:: Collection entries ::
※

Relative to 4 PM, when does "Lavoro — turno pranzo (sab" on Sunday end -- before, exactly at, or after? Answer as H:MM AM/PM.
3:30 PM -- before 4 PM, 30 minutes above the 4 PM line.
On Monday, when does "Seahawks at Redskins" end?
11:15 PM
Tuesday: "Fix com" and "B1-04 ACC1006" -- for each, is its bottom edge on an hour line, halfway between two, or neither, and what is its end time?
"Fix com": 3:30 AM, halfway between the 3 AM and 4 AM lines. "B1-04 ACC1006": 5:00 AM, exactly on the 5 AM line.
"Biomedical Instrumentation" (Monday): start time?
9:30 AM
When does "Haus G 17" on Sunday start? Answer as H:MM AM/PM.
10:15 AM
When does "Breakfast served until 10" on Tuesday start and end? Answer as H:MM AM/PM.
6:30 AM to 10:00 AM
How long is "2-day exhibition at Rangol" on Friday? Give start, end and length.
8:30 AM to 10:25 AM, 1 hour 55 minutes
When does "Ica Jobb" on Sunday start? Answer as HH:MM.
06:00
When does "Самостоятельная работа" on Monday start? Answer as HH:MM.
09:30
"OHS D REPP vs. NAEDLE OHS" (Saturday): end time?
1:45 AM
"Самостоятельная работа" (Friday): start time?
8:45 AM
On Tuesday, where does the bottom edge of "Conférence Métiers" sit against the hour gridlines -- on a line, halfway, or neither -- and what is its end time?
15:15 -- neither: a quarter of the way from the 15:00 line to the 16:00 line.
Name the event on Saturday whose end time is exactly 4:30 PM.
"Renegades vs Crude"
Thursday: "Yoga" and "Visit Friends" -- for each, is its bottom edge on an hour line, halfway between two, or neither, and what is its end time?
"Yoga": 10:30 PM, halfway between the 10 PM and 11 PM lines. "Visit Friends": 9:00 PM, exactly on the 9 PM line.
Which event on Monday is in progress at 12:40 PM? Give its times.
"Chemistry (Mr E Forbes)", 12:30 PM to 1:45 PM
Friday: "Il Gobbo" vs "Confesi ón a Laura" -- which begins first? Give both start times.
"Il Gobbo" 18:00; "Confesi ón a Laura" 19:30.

※

:: GOAL ::
Copy the listing above verbatim, everything from its first line down to and including the line that contains "15:15 -- neither: a".

:: REPLY TO THE TASK ::
Relative to 4 PM, when does "Lavoro — turno pranzo (sab" on Sunday end -- before, exactly at, or after? Answer as H:MM AM/PM.
3:30 PM -- before 4 PM, 30 minutes above the 4 PM line.
On Monday, when does "Seahawks at Redskins" end?
11:15 PM
Tuesday: "Fix com" and "B1-04 ACC1006" -- for each, is its bottom edge on an hour line, halfway between two, or neither, and what is its end time?
"Fix com": 3:30 AM, halfway between the 3 AM and 4 AM lines. "B1-04 ACC1006": 5:00 AM, exactly on the 5 AM line.
"Biomedical Instrumentation" (Monday): start time?
9:30 AM
When does "Haus G 17" on Sunday start? Answer as H:MM AM/PM.
10:15 AM
When does "Breakfast served until 10" on Tuesday start and end? Answer as H:MM AM/PM.
6:30 AM to 10:00 AM
How long is "2-day exhibition at Rangol" on Friday? Give start, end and length.
8:30 AM to 10:25 AM, 1 hour 55 minutes
When does "Ica Jobb" on Sunday start? Answer as HH:MM.
06:00
When does "Самостоятельная работа" on Monday start? Answer as HH:MM.
09:30
"OHS D REPP vs. NAEDLE OHS" (Saturday): end time?
1:45 AM
"Самостоятельная работа" (Friday): start time?
8:45 AM
On Tuesday, where does the bottom edge of "Conférence Métiers" sit against the hour gridlines -- on a line, halfway, or neither -- and what is its end time?
15:15 -- neither: a quarter of the way from the 15:00 line to the 16:00 line.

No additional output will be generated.